Search code examples
neo4jgremlintinkerpoprexster

Fastest way to delete Neo4j graph from Rexster


My use case requires that I clear the graph as quick as possible, so as to ingest a new graph. I have Millions of Vertices and Edges in the Neo4j graph implemented through Rexster. I tried deleting a graph with 2.8 Million edges using g.E.remove() from the Rexster interface -

localhost:8182/graphs/neo4jsample/tp/gremlin?script=g.E.remove();

It is taking close to 200 Seconds to do this (just deleting the Edges). When my solution is live, I have to empty the graph in less than a maximum of 10 seconds.
I tried to delete the folder in which the neo4j graph (.db) files are saved (/tmp/neo4j-graph by default). Even after doing this, Rexster returns results to gremlin queries (like before neo4j-graph was deleted).I guess this is because the graph is being cached when the Rexster server starts.

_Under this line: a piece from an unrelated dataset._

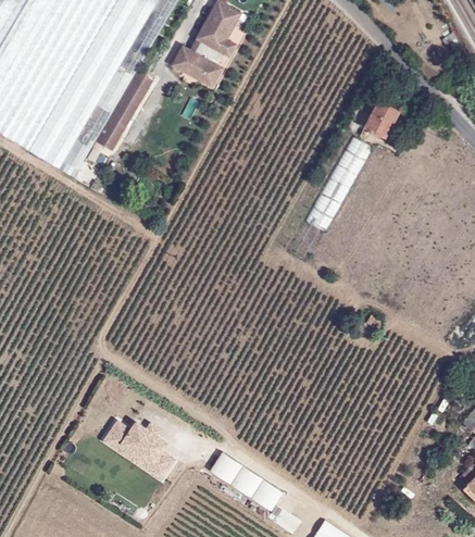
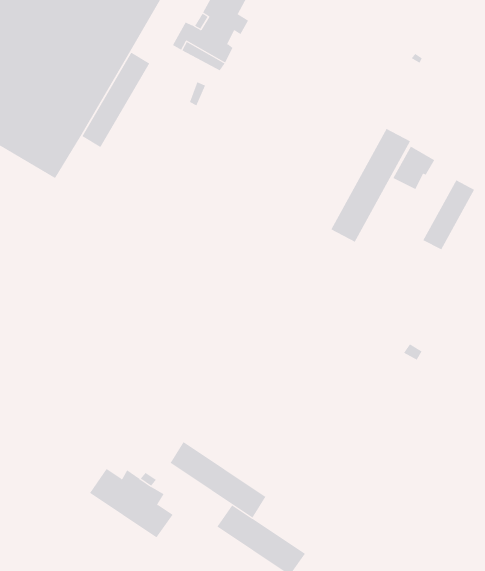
building: [362,99,398,136] -> [393,146,435,190]
building: none -> [423,180,475,250]
building: none -> [170,441,266,518]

As progression from the above step I first shutdown the graph

localhost:8182/graphs/neo4jsample/tp/gremlin?script=g.shutdown();

.. and then delete 'neo4j-graph' folder. Then I try to make a new graph folder with

localhost:8182/graphs/neo4jsample/tp/gremlin?script=g = new Neo4jGraph('/tmp/neo4j-graph')

sticking to this location as this is configured in 'rexster.xml'. There is a new 'neo4j-graph' folder now created with all Neo4j '.db' files created. Any gremlin query with g (g.V.map(), g.addVertex([name:"John Doe",age:50])) now throws errors, of which the one that I found intelligible is -

 org.neo4j.graphdb.TransactionFailureException: Database is currently not available. No blocking components

Is there any way to get 'g' working well again in such a case (without restarting Rexster)?
Is there a faster way of deleting the whole graph than the ones I have mentioned?


Solution

  • You are doing it the right way, with shutdown()and data directory deletion. Note that even Neo4j Server works in that fashion (requiring shutdown). Unfortunately that requires a Rexster restart to regenerate the Neo4j graph as fresh.